[Records from a collection]
---+---
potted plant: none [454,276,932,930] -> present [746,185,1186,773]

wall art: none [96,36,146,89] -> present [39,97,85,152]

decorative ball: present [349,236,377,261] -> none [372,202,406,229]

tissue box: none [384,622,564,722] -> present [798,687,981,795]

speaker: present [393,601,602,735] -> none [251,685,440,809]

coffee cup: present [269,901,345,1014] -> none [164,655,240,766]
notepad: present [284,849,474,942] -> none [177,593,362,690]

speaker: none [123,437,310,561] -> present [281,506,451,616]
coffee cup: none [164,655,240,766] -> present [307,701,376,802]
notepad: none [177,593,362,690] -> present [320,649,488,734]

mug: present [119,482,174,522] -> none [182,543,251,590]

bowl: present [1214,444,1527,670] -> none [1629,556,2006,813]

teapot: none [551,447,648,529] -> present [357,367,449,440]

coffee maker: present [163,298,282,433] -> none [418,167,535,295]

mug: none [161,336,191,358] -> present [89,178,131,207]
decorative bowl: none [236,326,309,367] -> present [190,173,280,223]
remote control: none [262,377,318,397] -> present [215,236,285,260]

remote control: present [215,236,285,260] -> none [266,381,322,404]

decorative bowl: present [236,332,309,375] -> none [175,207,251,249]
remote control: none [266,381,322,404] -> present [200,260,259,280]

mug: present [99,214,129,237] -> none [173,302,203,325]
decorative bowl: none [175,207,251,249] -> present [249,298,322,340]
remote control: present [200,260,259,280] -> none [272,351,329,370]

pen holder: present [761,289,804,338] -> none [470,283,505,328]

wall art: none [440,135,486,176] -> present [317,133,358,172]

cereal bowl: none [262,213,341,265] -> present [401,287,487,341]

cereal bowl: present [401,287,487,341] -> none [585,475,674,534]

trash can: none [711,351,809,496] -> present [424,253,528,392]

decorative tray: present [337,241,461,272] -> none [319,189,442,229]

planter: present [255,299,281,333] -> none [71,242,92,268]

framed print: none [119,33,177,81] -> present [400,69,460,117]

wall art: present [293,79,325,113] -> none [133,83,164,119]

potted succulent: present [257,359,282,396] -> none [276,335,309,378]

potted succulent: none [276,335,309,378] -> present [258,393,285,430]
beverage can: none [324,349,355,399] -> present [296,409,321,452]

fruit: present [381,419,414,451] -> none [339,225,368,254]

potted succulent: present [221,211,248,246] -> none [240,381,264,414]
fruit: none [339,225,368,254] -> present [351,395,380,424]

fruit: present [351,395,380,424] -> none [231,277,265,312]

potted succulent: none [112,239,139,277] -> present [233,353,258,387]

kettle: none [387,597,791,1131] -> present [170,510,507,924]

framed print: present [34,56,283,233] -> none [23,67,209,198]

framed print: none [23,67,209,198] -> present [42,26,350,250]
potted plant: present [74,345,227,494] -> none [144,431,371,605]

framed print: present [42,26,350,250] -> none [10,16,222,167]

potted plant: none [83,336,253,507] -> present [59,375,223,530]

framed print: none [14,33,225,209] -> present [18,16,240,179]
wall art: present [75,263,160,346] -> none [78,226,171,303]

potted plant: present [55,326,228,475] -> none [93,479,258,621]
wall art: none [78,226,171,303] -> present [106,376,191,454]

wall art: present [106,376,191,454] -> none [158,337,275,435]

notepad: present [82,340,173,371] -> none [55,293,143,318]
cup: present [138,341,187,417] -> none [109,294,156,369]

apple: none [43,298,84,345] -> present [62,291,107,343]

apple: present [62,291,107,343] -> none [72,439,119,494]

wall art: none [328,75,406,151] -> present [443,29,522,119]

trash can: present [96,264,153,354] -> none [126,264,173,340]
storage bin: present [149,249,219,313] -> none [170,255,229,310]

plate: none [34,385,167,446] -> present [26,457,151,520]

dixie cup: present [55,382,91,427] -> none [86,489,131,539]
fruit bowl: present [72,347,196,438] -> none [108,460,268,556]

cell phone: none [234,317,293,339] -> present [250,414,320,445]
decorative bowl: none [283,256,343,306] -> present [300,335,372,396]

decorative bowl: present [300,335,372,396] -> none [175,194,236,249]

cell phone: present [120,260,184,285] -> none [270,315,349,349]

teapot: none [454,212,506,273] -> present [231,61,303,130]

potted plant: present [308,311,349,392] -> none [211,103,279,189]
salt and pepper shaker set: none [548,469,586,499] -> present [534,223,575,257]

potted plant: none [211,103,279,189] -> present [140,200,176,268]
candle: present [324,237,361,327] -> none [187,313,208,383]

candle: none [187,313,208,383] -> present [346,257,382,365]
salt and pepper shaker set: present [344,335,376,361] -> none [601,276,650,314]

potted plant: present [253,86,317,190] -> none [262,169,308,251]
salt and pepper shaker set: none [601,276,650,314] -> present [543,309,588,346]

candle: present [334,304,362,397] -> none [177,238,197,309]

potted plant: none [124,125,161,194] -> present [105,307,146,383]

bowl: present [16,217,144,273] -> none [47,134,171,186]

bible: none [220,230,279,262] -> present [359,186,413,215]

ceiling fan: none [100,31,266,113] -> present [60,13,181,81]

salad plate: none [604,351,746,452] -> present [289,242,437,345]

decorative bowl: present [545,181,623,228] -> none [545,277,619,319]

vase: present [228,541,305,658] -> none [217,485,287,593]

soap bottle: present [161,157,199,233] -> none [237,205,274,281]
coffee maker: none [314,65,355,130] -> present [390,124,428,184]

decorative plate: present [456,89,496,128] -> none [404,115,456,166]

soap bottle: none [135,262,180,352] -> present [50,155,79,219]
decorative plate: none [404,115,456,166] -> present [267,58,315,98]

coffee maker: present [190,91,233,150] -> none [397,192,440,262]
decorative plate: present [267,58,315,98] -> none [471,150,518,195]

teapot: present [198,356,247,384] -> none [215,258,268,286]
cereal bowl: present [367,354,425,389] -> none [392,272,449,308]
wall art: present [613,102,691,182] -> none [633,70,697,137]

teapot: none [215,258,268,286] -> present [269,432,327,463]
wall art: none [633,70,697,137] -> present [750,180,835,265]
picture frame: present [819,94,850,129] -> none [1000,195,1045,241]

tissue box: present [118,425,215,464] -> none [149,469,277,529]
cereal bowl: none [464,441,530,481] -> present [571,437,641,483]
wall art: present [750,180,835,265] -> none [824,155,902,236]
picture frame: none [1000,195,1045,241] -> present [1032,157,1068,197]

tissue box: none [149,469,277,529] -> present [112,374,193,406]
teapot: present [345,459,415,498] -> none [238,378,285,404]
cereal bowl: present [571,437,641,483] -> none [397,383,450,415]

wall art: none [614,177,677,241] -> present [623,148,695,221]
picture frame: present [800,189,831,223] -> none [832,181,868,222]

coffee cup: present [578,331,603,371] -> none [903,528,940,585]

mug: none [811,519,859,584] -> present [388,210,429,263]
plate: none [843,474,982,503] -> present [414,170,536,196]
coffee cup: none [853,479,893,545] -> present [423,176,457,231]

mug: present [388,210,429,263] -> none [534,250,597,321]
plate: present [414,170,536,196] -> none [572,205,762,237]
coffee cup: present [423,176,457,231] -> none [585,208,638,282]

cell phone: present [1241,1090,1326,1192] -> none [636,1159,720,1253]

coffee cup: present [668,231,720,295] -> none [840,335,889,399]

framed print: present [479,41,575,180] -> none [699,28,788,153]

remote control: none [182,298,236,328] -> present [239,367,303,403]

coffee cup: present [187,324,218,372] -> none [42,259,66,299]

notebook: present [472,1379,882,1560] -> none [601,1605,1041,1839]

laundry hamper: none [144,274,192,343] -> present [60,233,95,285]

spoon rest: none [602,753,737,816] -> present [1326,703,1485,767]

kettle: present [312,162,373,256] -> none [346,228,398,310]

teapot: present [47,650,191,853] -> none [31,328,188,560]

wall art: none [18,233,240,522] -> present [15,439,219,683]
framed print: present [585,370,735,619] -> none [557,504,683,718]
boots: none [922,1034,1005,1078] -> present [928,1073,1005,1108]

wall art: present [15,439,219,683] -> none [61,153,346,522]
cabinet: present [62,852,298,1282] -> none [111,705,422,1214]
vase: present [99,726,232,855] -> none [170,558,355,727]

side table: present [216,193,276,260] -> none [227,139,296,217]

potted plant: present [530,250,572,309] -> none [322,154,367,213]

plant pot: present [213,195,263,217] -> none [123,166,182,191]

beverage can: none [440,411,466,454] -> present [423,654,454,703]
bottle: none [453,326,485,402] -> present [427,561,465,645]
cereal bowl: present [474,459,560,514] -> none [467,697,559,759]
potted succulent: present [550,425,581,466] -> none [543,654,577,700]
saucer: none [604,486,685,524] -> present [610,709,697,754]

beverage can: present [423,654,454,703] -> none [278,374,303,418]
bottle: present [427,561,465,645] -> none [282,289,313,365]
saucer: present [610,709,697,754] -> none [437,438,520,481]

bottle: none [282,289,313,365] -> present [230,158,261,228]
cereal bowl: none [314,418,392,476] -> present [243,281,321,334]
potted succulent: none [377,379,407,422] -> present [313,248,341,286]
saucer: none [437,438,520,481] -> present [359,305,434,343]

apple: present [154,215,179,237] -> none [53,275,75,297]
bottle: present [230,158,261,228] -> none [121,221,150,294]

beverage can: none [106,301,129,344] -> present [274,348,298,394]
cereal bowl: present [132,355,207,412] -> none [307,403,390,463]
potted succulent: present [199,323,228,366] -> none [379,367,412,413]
---+---
[Instructions for the task]
Only the lines from the one with "framed print: present [585,370,735,619]" through the final line above should be repeated, each exactly as written.

[Written answer]
framed print: present [585,370,735,619] -> none [557,504,683,718]
boots: none [922,1034,1005,1078] -> present [928,1073,1005,1108]

wall art: present [15,439,219,683] -> none [61,153,346,522]
cabinet: present [62,852,298,1282] -> none [111,705,422,1214]
vase: present [99,726,232,855] -> none [170,558,355,727]

side table: present [216,193,276,260] -> none [227,139,296,217]

potted plant: present [530,250,572,309] -> none [322,154,367,213]

plant pot: present [213,195,263,217] -> none [123,166,182,191]

beverage can: none [440,411,466,454] -> present [423,654,454,703]
bottle: none [453,326,485,402] -> present [427,561,465,645]
cereal bowl: present [474,459,560,514] -> none [467,697,559,759]
potted succulent: present [550,425,581,466] -> none [543,654,577,700]
saucer: none [604,486,685,524] -> present [610,709,697,754]

beverage can: present [423,654,454,703] -> none [278,374,303,418]
bottle: present [427,561,465,645] -> none [282,289,313,365]
saucer: present [610,709,697,754] -> none [437,438,520,481]

bottle: none [282,289,313,365] -> present [230,158,261,228]
cereal bowl: none [314,418,392,476] -> present [243,281,321,334]
potted succulent: none [377,379,407,422] -> present [313,248,341,286]
saucer: none [437,438,520,481] -> present [359,305,434,343]

apple: present [154,215,179,237] -> none [53,275,75,297]
bottle: present [230,158,261,228] -> none [121,221,150,294]

beverage can: none [106,301,129,344] -> present [274,348,298,394]
cereal bowl: present [132,355,207,412] -> none [307,403,390,463]
potted succulent: present [199,323,228,366] -> none [379,367,412,413]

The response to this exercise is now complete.